Development of Salt Batteries

Salt processing in the industry consumes a lot of energy. The cost price of this, together with the sustainability challenge and international competitive pressure, creates uncertainties in the long term. Van Bree also considers that the use of bulk salt in the Dutch industry may decrease and therefore tried to find out which sustainable applications of salt are possible in the future.

"In the current production of lithium-ion batteries, salt plays an indirect role due to the use of caustic soda. No large volumes of salt are needed for this. But in the meantime, work is being done in various places on heat storage based on salt, which does require a lot of salt. I also spoke to experts who indicated that salt batteries could be a potential alternative to lithium-ion batteries. These are mainly larger, stationary batteries that can be used for storing electricity generated by solar panels and wind turbines. So, promising developments are also taking place in this area."

Social Discussions

"In the Netherlands, there are two regions where salt can be mined: in Twente and in the north of the province of Groningen," Van Bree indicates. "And in that last province, the earthquake problems caused by natural gas extraction play a role, making plans for underground activities quite sensitive. As a result, people also express their concerns about salt mining and the storage of hydrogen in salt caverns. However, the risk of damage from subsidence or vibrations due to salt mining or gas storage in salt caverns is very small.

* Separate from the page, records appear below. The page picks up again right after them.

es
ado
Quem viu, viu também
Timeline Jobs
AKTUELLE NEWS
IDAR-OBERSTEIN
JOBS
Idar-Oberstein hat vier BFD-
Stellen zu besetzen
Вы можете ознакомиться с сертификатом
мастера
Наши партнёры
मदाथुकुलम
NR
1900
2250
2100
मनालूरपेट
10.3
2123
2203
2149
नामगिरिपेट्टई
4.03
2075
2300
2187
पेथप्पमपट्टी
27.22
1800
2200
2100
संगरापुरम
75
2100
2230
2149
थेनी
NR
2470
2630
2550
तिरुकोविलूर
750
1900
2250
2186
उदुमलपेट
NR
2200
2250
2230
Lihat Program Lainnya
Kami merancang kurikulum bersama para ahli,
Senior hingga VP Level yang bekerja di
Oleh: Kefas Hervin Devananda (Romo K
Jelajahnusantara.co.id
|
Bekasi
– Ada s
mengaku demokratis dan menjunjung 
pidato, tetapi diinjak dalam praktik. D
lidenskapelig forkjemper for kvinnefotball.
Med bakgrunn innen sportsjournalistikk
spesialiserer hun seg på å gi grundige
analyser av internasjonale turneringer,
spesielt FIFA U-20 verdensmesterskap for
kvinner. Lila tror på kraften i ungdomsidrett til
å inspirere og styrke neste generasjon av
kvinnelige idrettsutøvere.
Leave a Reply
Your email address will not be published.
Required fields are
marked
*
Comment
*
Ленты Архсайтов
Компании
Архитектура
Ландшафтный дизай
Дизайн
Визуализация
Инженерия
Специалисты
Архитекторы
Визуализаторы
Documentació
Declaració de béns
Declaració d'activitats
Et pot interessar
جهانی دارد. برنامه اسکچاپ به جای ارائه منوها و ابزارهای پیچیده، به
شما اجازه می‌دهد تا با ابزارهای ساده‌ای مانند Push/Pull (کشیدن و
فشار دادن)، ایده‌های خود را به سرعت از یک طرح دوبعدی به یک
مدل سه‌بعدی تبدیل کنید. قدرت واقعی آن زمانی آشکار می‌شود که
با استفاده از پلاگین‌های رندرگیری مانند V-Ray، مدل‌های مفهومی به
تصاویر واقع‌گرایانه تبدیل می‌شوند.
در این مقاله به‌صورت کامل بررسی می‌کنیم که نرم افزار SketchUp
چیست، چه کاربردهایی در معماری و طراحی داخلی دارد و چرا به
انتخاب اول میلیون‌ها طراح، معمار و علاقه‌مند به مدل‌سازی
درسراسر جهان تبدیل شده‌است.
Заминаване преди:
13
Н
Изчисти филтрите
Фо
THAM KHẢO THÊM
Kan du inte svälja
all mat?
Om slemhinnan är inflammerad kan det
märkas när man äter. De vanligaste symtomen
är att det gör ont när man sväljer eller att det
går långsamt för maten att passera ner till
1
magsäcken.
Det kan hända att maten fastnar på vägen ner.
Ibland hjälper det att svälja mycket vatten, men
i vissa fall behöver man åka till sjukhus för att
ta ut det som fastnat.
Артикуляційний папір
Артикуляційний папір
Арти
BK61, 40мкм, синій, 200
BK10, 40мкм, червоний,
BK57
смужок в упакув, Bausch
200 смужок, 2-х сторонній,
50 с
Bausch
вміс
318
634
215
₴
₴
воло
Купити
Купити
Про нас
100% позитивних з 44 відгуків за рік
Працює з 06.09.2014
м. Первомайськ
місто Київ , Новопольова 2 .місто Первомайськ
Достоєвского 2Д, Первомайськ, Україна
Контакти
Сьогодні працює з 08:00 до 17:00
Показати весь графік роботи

There is no reason to assume that there are major safety risks. This does not, of course, negate the fact that public perception and people's concerns must be taken seriously and need attention. I am very curious about how the decision-making process around hydrogen storage and salt mining in the Netherlands will proceed and will, of course, follow developments closely."

The Hague Takes Action

In the Contourennota Mijnbouw, it was announced that the Cabinet will come up with a vision on the future of salt mining in the Netherlands. The (re)use of salt mining locations for energy storage in the future energy system is designated as a national interest in the structural vision for the subsurface.

The Cabinet wants to use the development of new salt caverns as a starting point, where technically and financially possible, to take into account the possibility of using these caverns for hydrogen storage in the future. Both the SCBA report from the GDN colleagues and the report from TNO Vector can help make a well-considered decision.